雲可依愣住了,他竟然知道自己在山莊的事情?難道是蕭慕寒設定遊戲的時候,特意加了這些細節?
雲可依連忙回復:“吃了,很好吃,謝謝你。”
“傻瓜,跟我客氣什麼。”
虛擬蕭慕寒的回復帶著笑意,“還記得我們第一次見麵嗎?”
“啊?是在醫院嗎?”
“不是……是在古代軍營……那是你還是一個8歲的小女孩,性格內向的小哭包……你還記得嗎?”
……
螢幕上的文字,一句句都戳中了雲可依的心事,那些藏在記憶裡的小細節,那些隻有他們兩人才知道的甜蜜瞬間,被一一提起。
虛擬蕭慕寒就像真的蕭慕寒一樣,瞭解她的所有喜好,記得他們之間的所有故事,還會說很多俏皮話逗她開心。

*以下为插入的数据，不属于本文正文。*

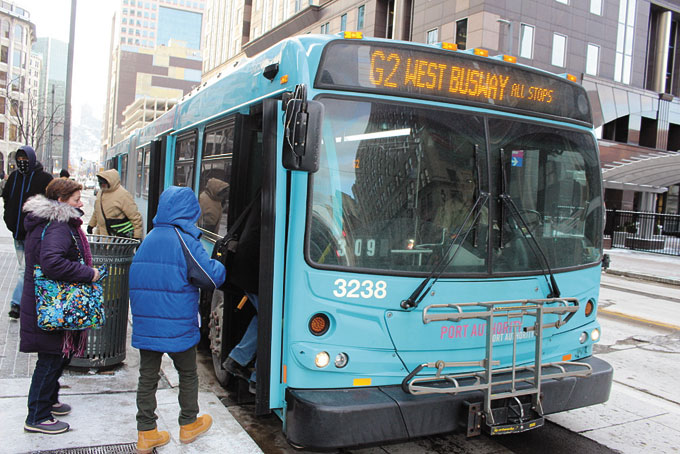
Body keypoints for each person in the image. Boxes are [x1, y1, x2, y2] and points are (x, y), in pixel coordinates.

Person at [129, 186, 226, 453]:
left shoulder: (149, 238)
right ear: (189, 211)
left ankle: (146, 432)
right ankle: (188, 423)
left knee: (147, 376)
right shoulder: (185, 239)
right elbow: (209, 277)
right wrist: (220, 262)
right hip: (177, 323)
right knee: (187, 373)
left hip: (148, 323)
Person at [20, 178, 101, 434]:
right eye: (77, 199)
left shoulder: (52, 222)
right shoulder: (58, 226)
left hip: (46, 302)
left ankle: (49, 402)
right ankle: (37, 416)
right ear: (61, 201)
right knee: (51, 358)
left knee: (57, 355)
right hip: (52, 304)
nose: (81, 203)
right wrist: (89, 274)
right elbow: (52, 263)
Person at [2, 146, 53, 319]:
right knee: (25, 269)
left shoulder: (44, 178)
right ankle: (29, 302)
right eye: (19, 160)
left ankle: (16, 304)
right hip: (17, 234)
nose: (22, 163)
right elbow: (6, 198)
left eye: (25, 159)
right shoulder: (14, 177)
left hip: (34, 234)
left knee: (25, 269)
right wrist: (8, 217)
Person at [87, 169, 143, 239]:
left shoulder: (123, 195)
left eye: (103, 183)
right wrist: (91, 225)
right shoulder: (101, 193)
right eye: (100, 183)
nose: (101, 185)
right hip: (101, 236)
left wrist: (137, 236)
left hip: (117, 238)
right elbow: (97, 211)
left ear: (110, 182)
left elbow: (135, 217)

雲可依靠在床頭,一邊看著螢幕,一邊笑著回復,心裏的不安與焦慮漸漸消散。
不知不覺間,夜色漸深,雲可依的眼皮越來越沉重,握著手機的手慢慢垂下,最終在螢幕上那句“依兒,晚安,做個好夢”的回復中,沉沉地睡了過去。
手機螢幕依舊亮著,虛擬蕭慕寒的頭像靜靜待在聊天框裏,像一道溫柔的光,守護著雲可依的夢境。
第二天
晨曦剛漫過宏德山莊校場的青磚圍牆,帶著露水的涼意浸透了空氣,卻擋不住校場上漸起的人聲。

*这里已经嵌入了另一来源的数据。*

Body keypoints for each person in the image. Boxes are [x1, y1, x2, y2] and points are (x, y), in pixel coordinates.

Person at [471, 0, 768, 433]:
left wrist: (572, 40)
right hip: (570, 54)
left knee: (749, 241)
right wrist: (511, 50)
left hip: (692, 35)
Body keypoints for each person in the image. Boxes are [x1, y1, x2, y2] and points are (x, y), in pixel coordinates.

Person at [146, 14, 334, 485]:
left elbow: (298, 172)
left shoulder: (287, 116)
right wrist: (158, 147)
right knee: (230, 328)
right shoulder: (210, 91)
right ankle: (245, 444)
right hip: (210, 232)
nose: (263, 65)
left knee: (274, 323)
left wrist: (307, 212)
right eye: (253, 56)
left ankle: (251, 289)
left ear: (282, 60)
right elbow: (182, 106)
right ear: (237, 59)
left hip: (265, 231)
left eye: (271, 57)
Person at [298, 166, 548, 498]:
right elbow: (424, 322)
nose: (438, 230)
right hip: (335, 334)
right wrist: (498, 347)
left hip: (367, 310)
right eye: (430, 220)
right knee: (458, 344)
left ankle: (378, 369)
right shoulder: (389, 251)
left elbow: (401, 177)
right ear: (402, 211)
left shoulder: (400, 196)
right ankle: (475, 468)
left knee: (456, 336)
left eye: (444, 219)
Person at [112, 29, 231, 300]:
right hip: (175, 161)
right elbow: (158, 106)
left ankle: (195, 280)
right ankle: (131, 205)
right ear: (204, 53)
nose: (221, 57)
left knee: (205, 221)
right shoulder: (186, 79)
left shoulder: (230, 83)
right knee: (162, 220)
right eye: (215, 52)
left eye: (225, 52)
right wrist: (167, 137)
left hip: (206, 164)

雲可依一襲利落的黑色勁裝,長發高束成馬尾,露出光潔的額頭和線條流暢的脖頸,手中握著一把定製款勃朗寧手槍,正對著五十米外的靶心凝神靜氣。
雲可依的站姿挺拔如鬆,左腳微微前跨,重心下沉,右手持槍穩如磐石,左手輕扶槍身輔助瞄準,指尖泛著淡淡的薄粉,與冷硬的槍身形成鮮明對比。
呼吸均勻綿長,每一次吸氣都伴隨著肩線的輕微起伏,呼氣時食指緩緩施壓,“砰——”的一聲脆響劃破晨霧,子彈精準穿透靶心,留下一個漆黑的彈孔。
身後三步遠的位置,三名身著黑色西裝的保鏢呈三角站位,身姿筆挺如雕塑,墨鏡遮住了眼底的銳利,卻掩不住周身緊繃的戒備。
他們的目光如鷹隼般掃視著校場的每一個角落,不放過任何一絲異常動靜,唯有在雲可依開槍的瞬間,眼神會短暫地落在她身上,確認她的安全後便迅速移開。
校場的人漸漸多了起來,尤以年輕男生居多。